:: AIM OF THE EXERCISE ::
Copy verbatim the block of lines in the entries below whose first line contains "454 277 6.87" and whose last line contains "268 248 11.78". Leave out all other lines.

(Saved entries)
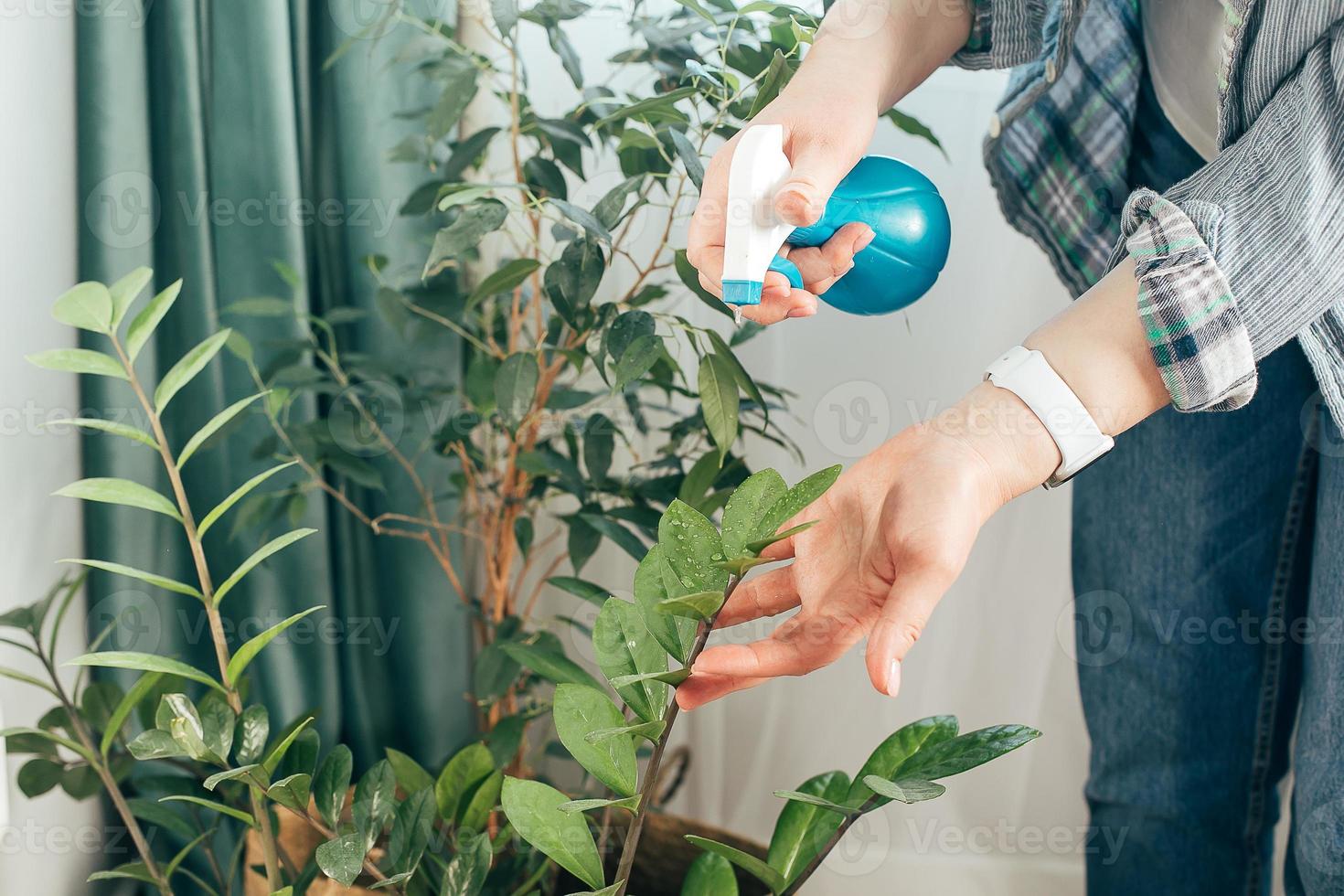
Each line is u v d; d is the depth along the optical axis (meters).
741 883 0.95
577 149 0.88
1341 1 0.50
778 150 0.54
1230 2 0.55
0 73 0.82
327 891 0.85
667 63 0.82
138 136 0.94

==

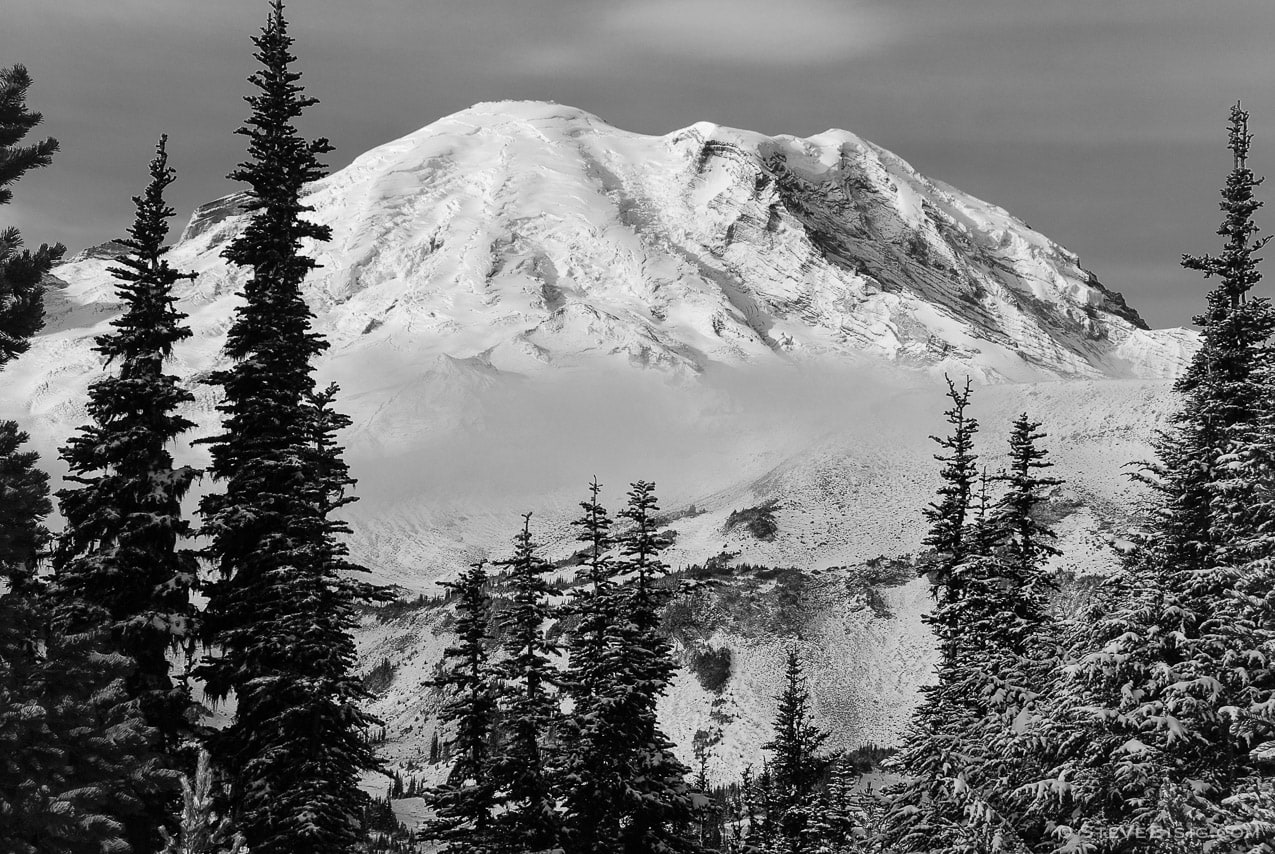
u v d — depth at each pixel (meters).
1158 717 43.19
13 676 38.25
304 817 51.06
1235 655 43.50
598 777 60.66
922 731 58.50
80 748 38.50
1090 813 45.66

==

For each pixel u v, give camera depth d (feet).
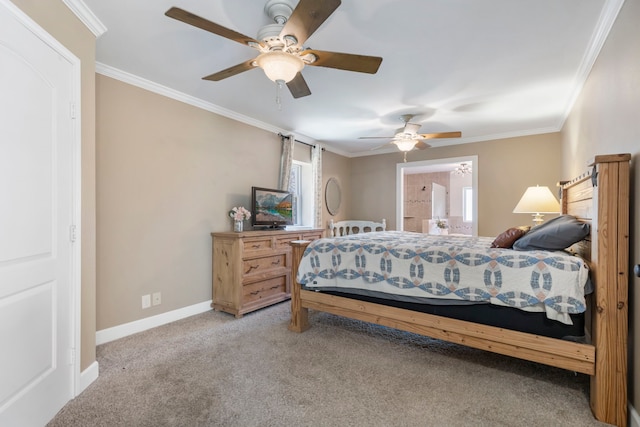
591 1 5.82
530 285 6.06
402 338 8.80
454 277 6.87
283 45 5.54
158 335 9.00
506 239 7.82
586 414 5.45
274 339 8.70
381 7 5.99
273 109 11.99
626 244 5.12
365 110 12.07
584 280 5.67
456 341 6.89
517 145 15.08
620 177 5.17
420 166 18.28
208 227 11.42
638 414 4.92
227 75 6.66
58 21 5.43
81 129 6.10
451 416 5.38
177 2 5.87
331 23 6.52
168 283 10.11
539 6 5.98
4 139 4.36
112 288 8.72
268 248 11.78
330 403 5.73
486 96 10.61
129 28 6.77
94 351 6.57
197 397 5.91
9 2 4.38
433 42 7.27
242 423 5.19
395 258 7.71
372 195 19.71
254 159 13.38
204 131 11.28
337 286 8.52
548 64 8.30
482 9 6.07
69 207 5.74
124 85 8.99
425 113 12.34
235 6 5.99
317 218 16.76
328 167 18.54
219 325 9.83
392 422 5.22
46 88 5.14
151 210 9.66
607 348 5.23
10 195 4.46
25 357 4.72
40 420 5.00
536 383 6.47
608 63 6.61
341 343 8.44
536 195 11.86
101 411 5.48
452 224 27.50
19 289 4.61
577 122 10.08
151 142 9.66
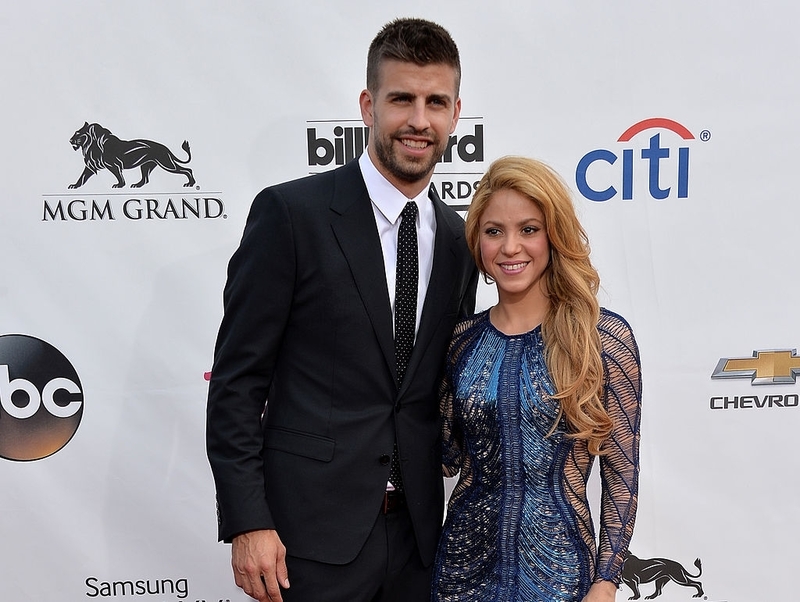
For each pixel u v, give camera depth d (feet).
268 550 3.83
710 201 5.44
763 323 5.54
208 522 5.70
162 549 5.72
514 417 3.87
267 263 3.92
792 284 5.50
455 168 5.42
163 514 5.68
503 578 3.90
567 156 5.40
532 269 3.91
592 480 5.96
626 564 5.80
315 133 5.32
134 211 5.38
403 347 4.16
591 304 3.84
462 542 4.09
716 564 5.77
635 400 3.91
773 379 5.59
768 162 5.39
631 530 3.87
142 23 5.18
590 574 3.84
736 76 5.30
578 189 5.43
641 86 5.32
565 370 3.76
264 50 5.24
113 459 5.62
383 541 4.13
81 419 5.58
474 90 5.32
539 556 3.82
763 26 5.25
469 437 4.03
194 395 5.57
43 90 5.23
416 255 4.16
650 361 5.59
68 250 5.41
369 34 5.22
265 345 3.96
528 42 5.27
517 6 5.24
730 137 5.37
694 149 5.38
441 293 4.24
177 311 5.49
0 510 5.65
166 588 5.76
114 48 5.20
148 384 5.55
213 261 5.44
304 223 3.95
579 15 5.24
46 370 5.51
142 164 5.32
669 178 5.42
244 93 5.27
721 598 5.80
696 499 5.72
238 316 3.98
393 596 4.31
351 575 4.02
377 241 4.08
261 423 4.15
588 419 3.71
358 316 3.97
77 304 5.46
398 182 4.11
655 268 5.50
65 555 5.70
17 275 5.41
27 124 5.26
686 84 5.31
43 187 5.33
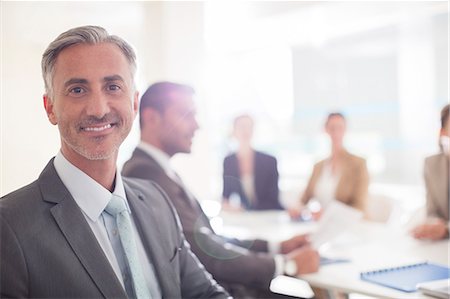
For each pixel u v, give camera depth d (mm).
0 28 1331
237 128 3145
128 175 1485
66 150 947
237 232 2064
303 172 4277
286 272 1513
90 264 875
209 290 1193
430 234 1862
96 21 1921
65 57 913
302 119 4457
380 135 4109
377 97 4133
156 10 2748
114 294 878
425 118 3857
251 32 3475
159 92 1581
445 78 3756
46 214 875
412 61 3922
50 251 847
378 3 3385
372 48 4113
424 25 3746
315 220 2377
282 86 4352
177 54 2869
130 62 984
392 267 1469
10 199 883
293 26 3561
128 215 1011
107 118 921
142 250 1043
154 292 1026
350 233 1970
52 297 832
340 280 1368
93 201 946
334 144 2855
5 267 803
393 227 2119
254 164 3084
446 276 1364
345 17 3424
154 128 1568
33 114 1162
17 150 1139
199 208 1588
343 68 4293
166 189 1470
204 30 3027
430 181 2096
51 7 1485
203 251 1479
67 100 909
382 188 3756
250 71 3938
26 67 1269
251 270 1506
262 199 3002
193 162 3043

:: FINAL ANSWER ::
454 277 6.87
283 45 5.54
158 335 9.00
506 239 7.82
586 414 5.45
274 339 8.70
381 7 5.99
273 109 11.99
626 244 5.12
365 110 12.07
584 280 5.67
456 341 6.89
517 145 15.08
620 177 5.17
420 166 18.28
208 227 11.42
638 414 4.92
227 75 6.66
58 21 5.43
81 129 6.10
451 416 5.38
177 2 5.87
331 23 6.52
168 283 10.11
539 6 5.98
4 139 4.36
112 288 8.72
268 248 11.78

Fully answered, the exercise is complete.